What is required = Copy out the entries below exactly as they stand, but only from the line containing "Some Moments Got Out Of Control Quickly" through the line containing "semiconductor applications.".

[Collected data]
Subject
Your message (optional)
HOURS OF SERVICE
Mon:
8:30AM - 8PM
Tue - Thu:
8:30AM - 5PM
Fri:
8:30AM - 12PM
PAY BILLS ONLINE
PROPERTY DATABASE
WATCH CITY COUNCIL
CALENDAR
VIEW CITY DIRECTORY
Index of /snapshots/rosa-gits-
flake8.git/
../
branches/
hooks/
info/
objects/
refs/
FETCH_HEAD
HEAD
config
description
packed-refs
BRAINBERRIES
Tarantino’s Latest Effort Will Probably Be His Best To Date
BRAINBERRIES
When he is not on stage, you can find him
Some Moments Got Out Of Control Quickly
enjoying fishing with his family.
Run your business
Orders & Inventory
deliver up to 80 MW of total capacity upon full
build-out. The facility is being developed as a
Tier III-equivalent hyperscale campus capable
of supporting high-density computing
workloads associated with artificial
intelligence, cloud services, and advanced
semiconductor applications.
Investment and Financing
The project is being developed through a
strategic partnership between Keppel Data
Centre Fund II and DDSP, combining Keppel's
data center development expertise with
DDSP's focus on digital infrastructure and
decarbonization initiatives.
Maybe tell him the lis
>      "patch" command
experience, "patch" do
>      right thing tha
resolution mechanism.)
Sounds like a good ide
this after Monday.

* * *

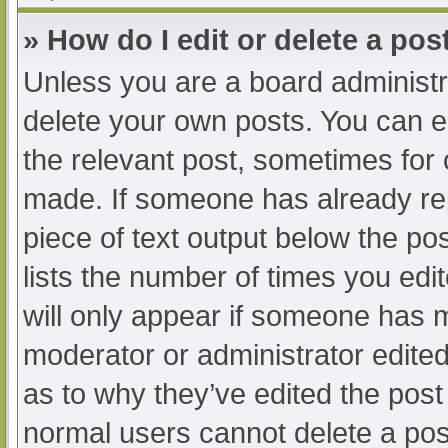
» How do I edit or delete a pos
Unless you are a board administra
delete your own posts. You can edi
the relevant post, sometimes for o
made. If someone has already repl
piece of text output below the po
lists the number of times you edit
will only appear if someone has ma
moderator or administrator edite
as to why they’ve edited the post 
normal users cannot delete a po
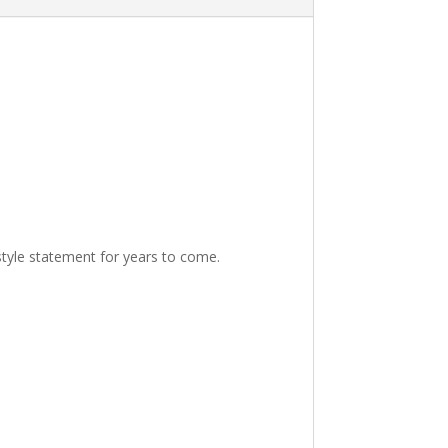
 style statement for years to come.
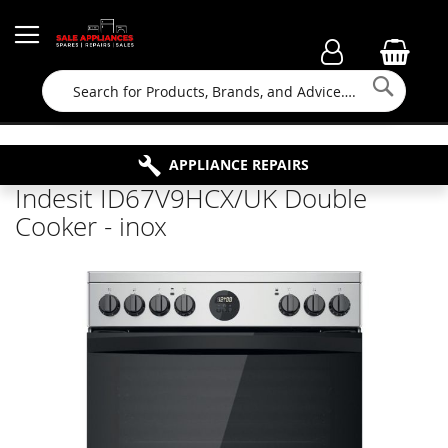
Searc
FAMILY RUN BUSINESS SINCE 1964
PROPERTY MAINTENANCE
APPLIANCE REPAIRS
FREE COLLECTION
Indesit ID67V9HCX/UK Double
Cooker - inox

Answer for the task =
Some Moments Got Out Of Control Quickly
enjoying fishing with his family.
Run your business
Orders & Inventory
deliver up to 80 MW of total capacity upon full
build-out. The facility is being developed as a
Tier III-equivalent hyperscale campus capable
of supporting high-density computing
workloads associated with artificial
intelligence, cloud services, and advanced
semiconductor applications.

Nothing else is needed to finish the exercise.